Could future developers be testers?

I was watching an interesting talk about how the Pinterest engineering team has created an abstraction layer to control views at a behavioural level for iOS applications. The speaker pointed out that as programming matures, we keep adding layers of abstraction to simplify our jobs as developers. When he mentioned controlling views at a behavioural level, it reminded me of behaviour driven development, where the tests are defined in an extremely abstract manner. For example:

Given that I have logged in
When I check my shopping cart
I should see any items that I added previously and did not buy

Declarative programming hasn’t quite reached this level of abstraction yet – even with BDD practices, developers still have to implement each statement themselves. But we’re edging ever closer. With recent improvements in machine learning, how long will it be before we can simply give a series of behavioural tests to the system and have a complete application created for us?

Of course, to be completely abstract, we could even enter the request “Make me an application that solves my shopping problems”. A supremely smart machine learning system could hypothetically take a statement like that, as well as any data it has already on your existing shopping habits, and produce a new app that you might enjoy. Perhaps you only need to give it minimal feedback such as “I don’t like the colours” or “I was hoping to find more scented soap”.

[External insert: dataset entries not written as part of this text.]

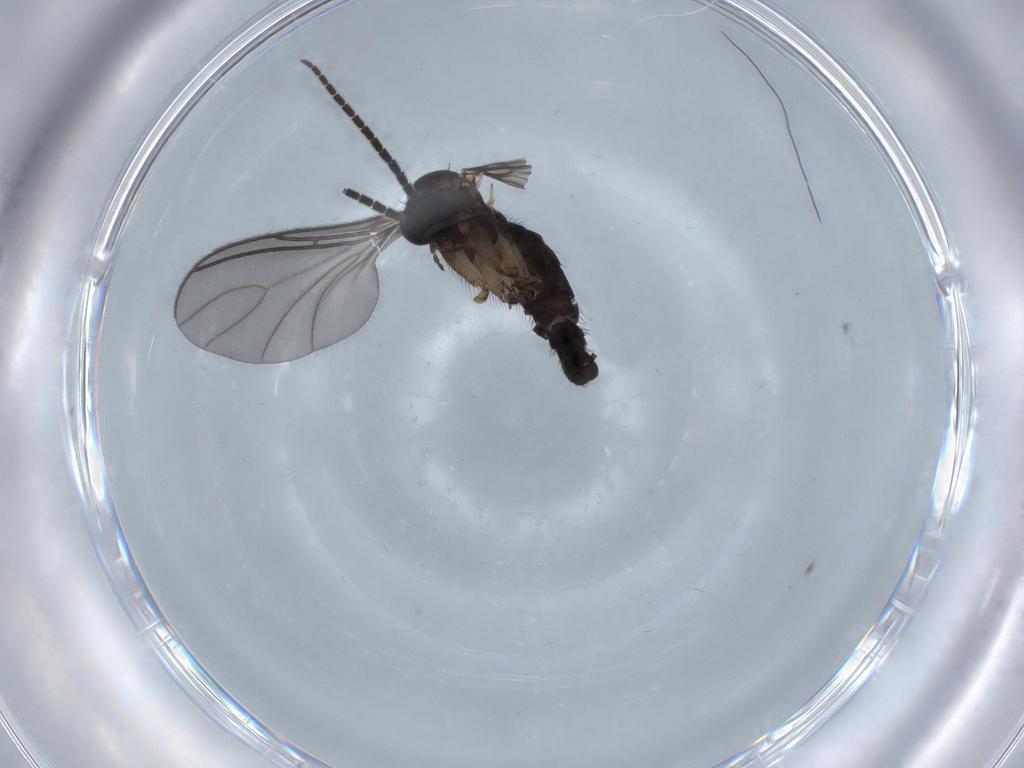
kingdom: Animalia
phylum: Arthropoda
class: Insecta
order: Diptera
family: Sciaridae
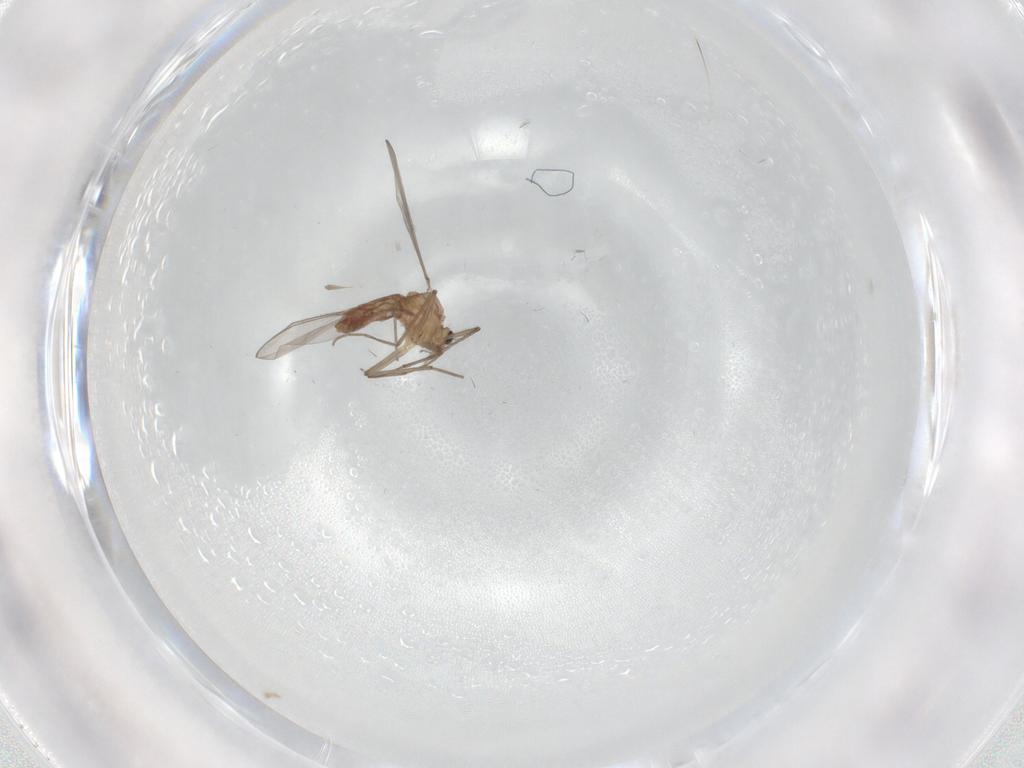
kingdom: Animalia
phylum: Arthropoda
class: Insecta
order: Diptera
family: Chironomidae
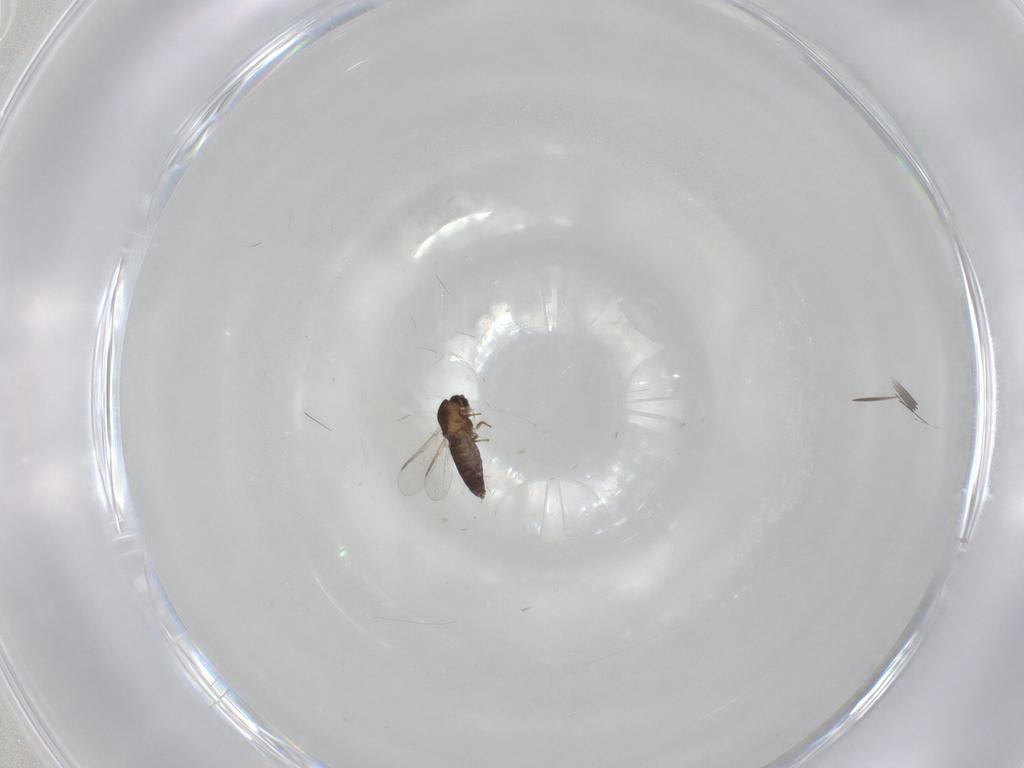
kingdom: Animalia
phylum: Arthropoda
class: Insecta
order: Diptera
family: Chironomidae
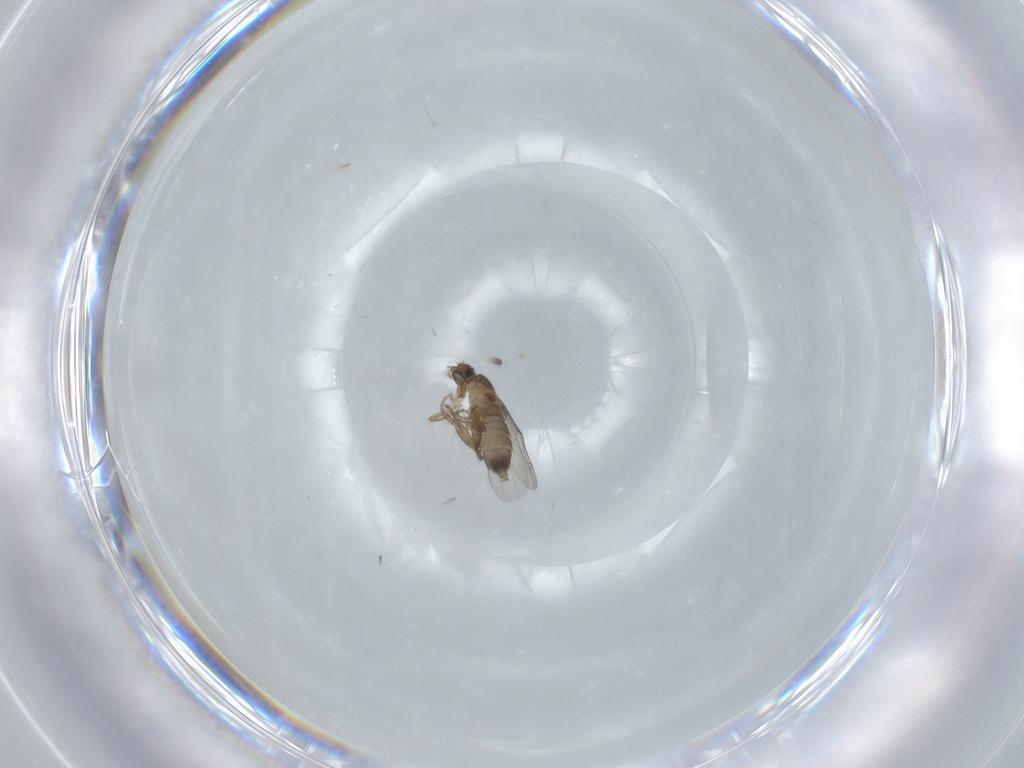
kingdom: Animalia
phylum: Arthropoda
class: Insecta
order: Diptera
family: Phoridae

Putting that aside for a minute, consider the nature of the kinds of programs we make at the moment – they’re typically general-purpose and require reasonably strict sets of requirements. Creating a system driven only by a series of high-level tests makes perfect sense for an application like this. Good behavioural tests firmly define the boundaries of a system, providing simple binary outcomes that a machine learning system can evaluate against. Implied requirements such as “the application should not crash” are patterns that a sophisticated machine learning system should recognize over time, leaving only the desired system behaviours and regular user feedback as the required inputs.